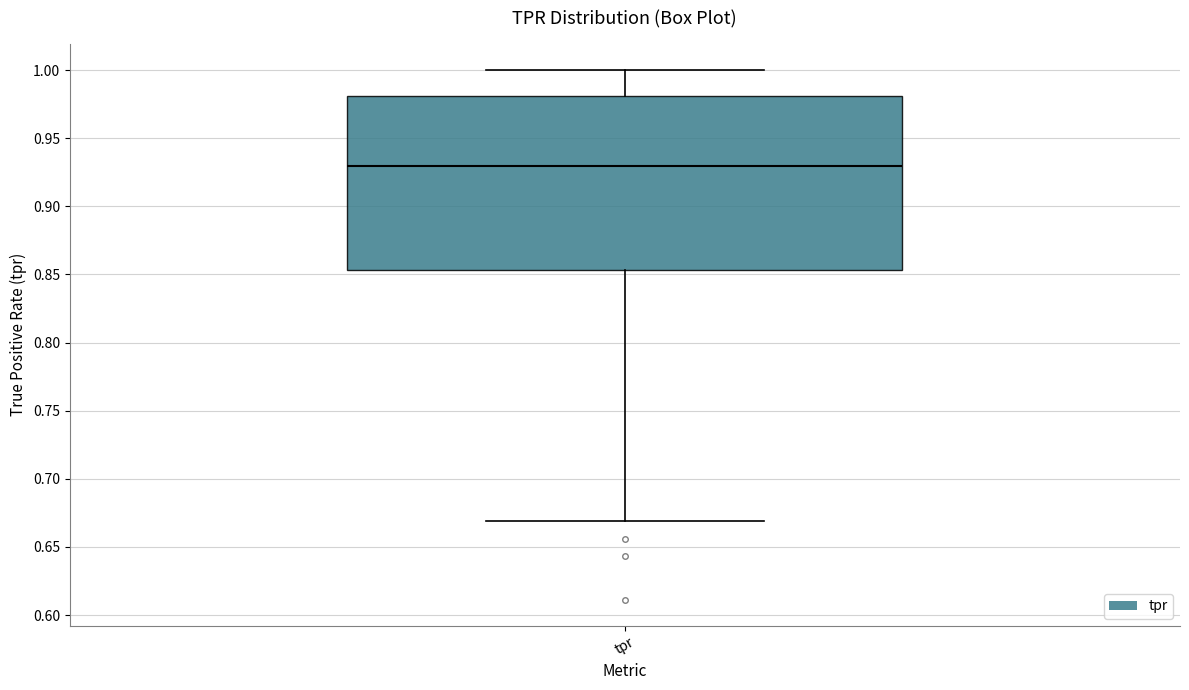

Read this box plot against the y-axis: the position of the median line, the range covered by the box, and the ends of both whiskers. The values are not printed on the chart, so give them approximately, as read against the axis.

median 0.930, box 0.855 to 0.980, whiskers 0.670 to 1.000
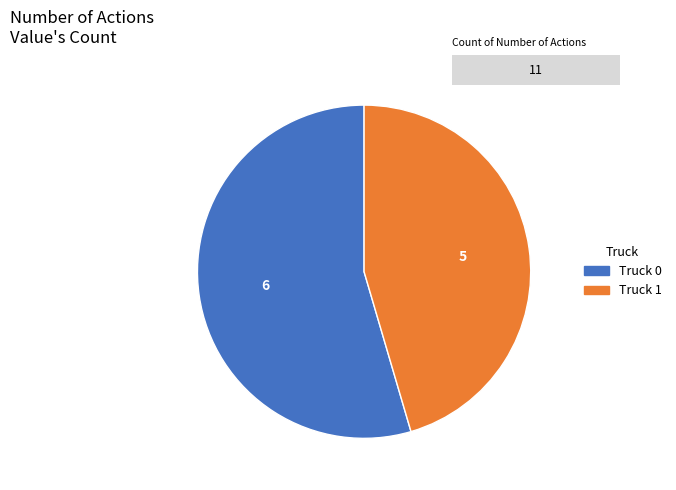

Does any single category account for the majority?

Yes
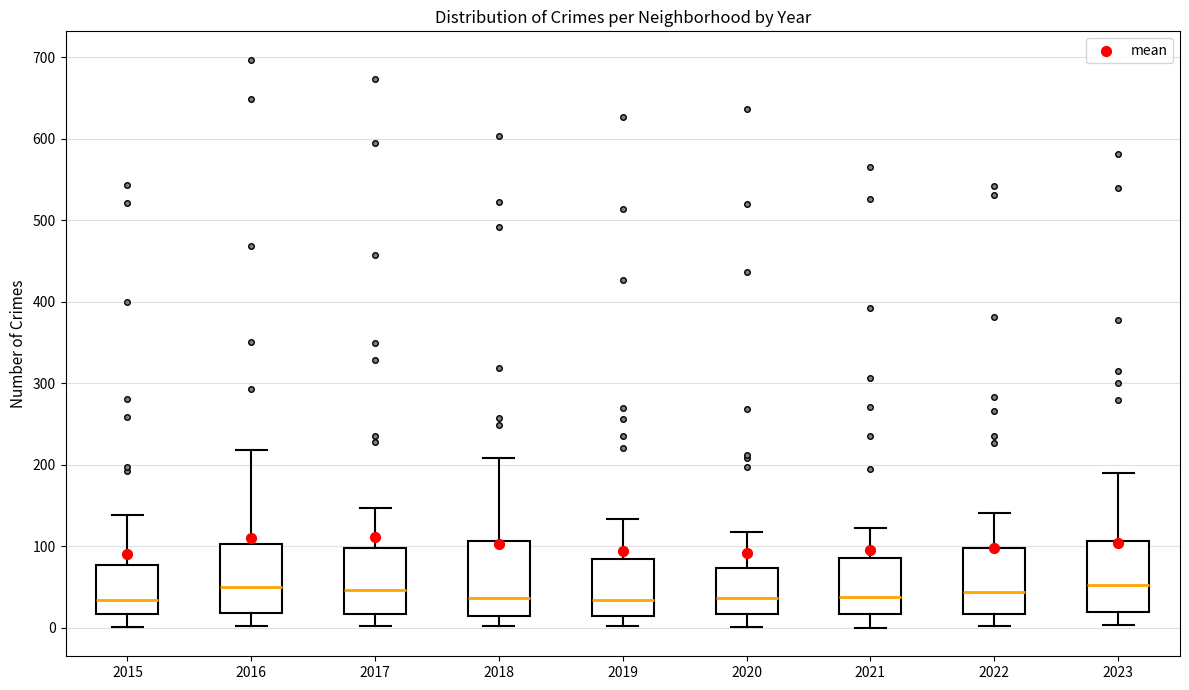

Reading left to right, read every box against the y-axis: the position of its median line, the range the box covers, and the ends of its whiskers. The values are not printed on the chart, so give them approximately, as read against the axis.

2015: median 30, box 20 to 80, whiskers 0 to 140
2016: median 50, box 20 to 100, whiskers 0 to 220
2017: median 50, box 20 to 100, whiskers 0 to 150
2018: median 40, box 20 to 110, whiskers 0 to 210
2019: median 30, box 20 to 80, whiskers 0 to 130
2020: median 40, box 20 to 70, whiskers 0 to 120
2021: median 40, box 20 to 90, whiskers 0 to 120
2022: median 40, box 20 to 100, whiskers 0 to 140
2023: median 50, box 20 to 110, whiskers 0 to 190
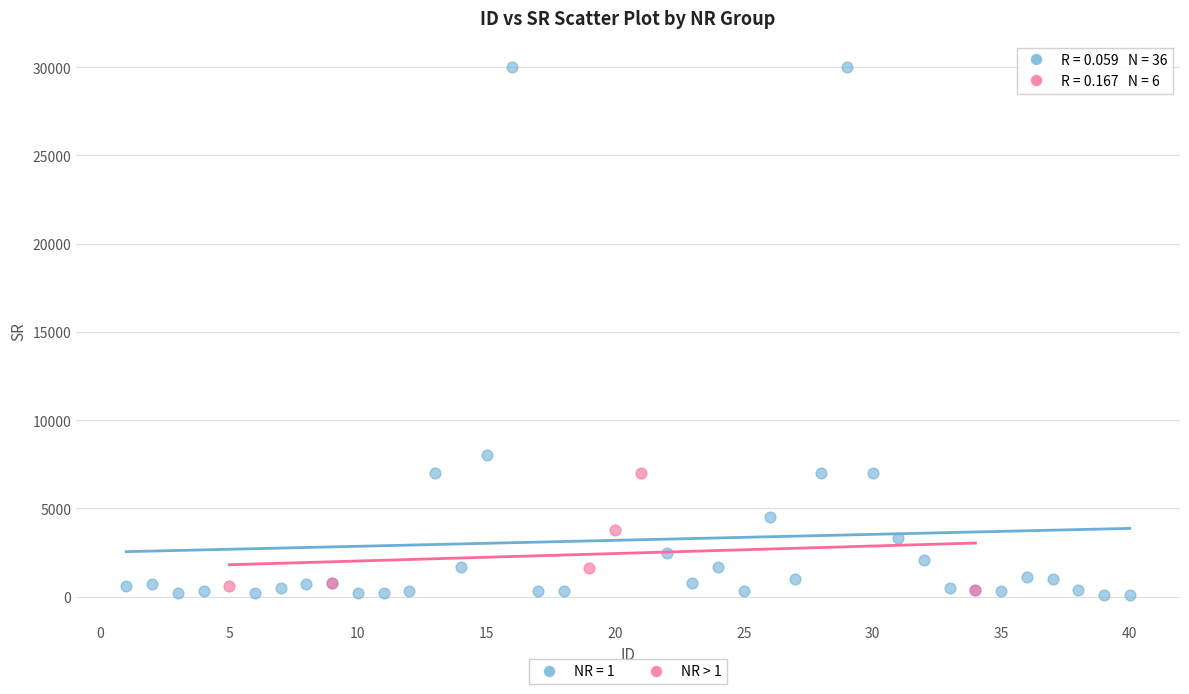

Which series contains the highest Y value?

NR = 1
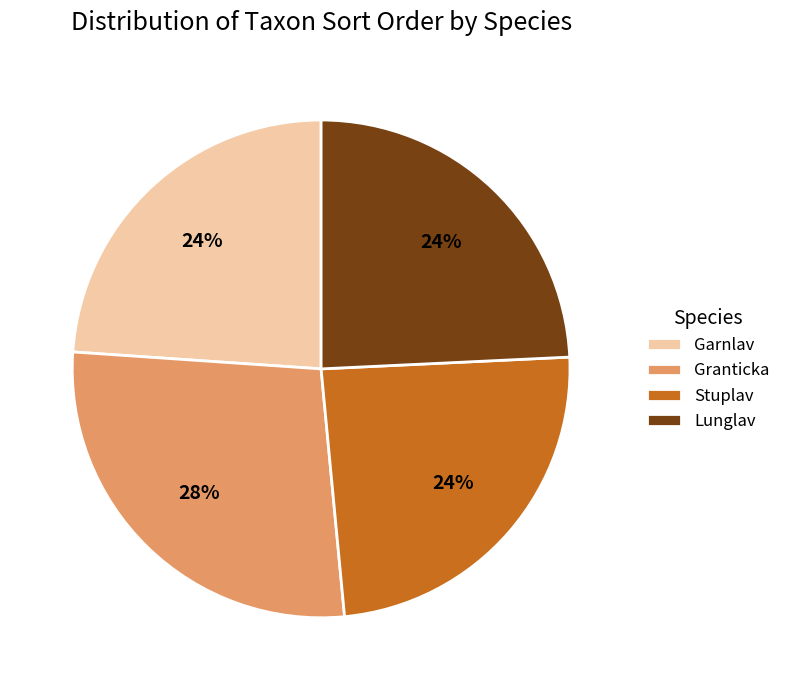

Is there any slice that represents more than half of the pie?

No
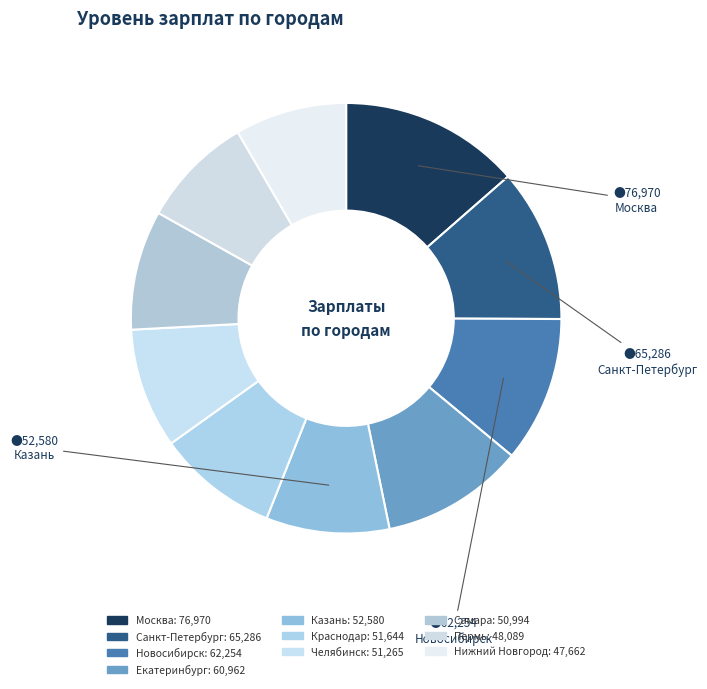

Which category has the biggest portion of the pie?

Москва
══════════════════════════════
JOB: Reproduce every item above word for word, leaving out the pictures.

ANSWER FOR THIS EXERCISE:
Read this box plot against the y-axis: the position of the median line, the range covered by the box, and the ends of both whiskers. The values are not printed on the chart, so give them approximately, as read against the axis.

median 0.930, box 0.855 to 0.980, whiskers 0.670 to 1.000

Does any single category account for the majority?

Yes

Reading left to right, read every box against the y-axis: the position of its median line, the range the box covers, and the ends of its whiskers. The values are not printed on the chart, so give them approximately, as read against the axis.

2015: median 30, box 20 to 80, whiskers 0 to 140
2016: median 50, box 20 to 100, whiskers 0 to 220
2017: median 50, box 20 to 100, whiskers 0 to 150
2018: median 40, box 20 to 110, whiskers 0 to 210
2019: median 30, box 20 to 80, whiskers 0 to 130
2020: median 40, box 20 to 70, whiskers 0 to 120
2021: median 40, box 20 to 90, whiskers 0 to 120
2022: median 40, box 20 to 100, whiskers 0 to 140
2023: median 50, box 20 to 110, whiskers 0 to 190

Which series contains the highest Y value?

NR = 1

Is there any slice that represents more than half of the pie?

No

Which category has the biggest portion of the pie?

Москва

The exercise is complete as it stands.